The Media Faith Bias

Tony Snow discussed faith in the Republican presidential campaign with Bill O'Reilly on "The Factor" (12/13/07):



Snow nails it when he describes the mainstream media as "filled with people who don't go to church" and who consider religious people to be quacks. Nevertheless, the discussion misses a lot of recent history which has reminded the Democrat's that the Party was once less secular. These memories, along with the failure to overcome President Bush convinced the Democrats that the Party should attempt to regain its religion.

After the President Bush's reelection the Democrats mounted a concerted effort to close the God gap. The midterm elections demonstrate the Democrats' efforts were successful:

Democrats recaptured the Catholic vote they had lost two years ago. They sliced the GOP's advantage among weekly churchgoers to 12 percentage points, down from 18 points in 2004 congressional races and 22 points in the 2004 presidential contest. Democrats even siphoned off a portion of the Republican Party's most loyal base, white evangelical Protestants.

[. . .]

In House races in 2004, 74 percent of white evangelicals voted for Republicans and 25 percent for Democrats, a 49-point spread, according to exit polls. This year, Republicans received 70 percent of the white evangelical vote and Democrats got 28 percent, a 42-point spread.
The Democratic campaign to close the God gap continues in the Presidential race. Jonathan Turley writes that the candidates are talking so much about faith that one would think they wanted to be in the College of Cardinals rather than the Hall of Presidents:
On the Democratic side, the candidates have competed equally in the parade of the pious. Sen. Barack Obama of Illinois led the way and recently proclaimed his intention to be "an instrument of God" and to create "a Kingdom right here on earth." Even the title of Obama's book, The Audacity of Hope, was taken from sermons by his controversial spiritual adviser, the Rev. Jeremiah Wright Jr.

Other Democratic candidates have responded by proselytizing on their own divine qualifications. In one debate, the Democrats held forth on the power of prayer and the role of their faith in their public lives. Hillary Clinton has described her own "faith journey," her experiencing "the presence of the Holy Spirit on many occasions," and how she is assisted by an "extended prayer family" and "faith warriors."
Barack Obama, even before his presidential campaign, complained that Democrats need to better acknowledge the power of faith:
I am not suggesting that every progressive suddenly latch on to religious terminology. Nothing is more transparent than inauthentic expressions of faith – the politician who shows up at a black church around election time and claps – off rhythm – to the gospel choir.

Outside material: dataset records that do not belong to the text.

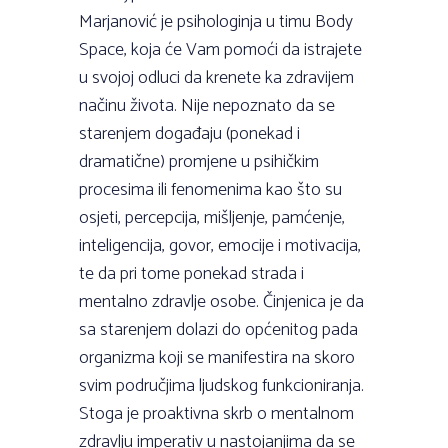
Marjanović je psihologinja u timu Body
Space, koja će Vam pomoći da istrajete
u svojoj odluci da krenete ka zdravijem
načinu života. Nije nepoznato da se
starenjem događaju (ponekad i
dramatične) promjene u psihičkim
procesima ili fenomenima kao što su
osjeti, percepcija, mišljenje, pamćenje,
inteligencija, govor, emocije i motivacija,
te da pri tome ponekad strada i
mentalno zdravlje osobe. Činjenica je da
sa starenjem dolazi do općenitog pada
organizma koji se manifestira na skoro
svim područjima ljudskog funkcioniranja.
Stoga je proaktivna skrb o mentalnom
zdravlju imperativ u nastojanjima da se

But what I am suggesting is this – secularists are wrong when they ask believers to leave their religion at the door before entering into the public square. Frederick Douglas, Abraham Lincoln, Williams Jennings Bryant, Dorothy Day, Martin Luther King – indeed, the majority of great reformers in American history – were not only motivated by faith, but repeatedly used religious language to argue for their cause. To say that men and women should not inject their "personal morality" into public policy debates is a practical absurdity; our law is by definition a codification of morality, much of it grounded in the Judeo-Christian tradition.
O'Reilly does have a valid point when he calls the mainstream media out over its less than even handed treatment of the religiosity of the presidential candidates.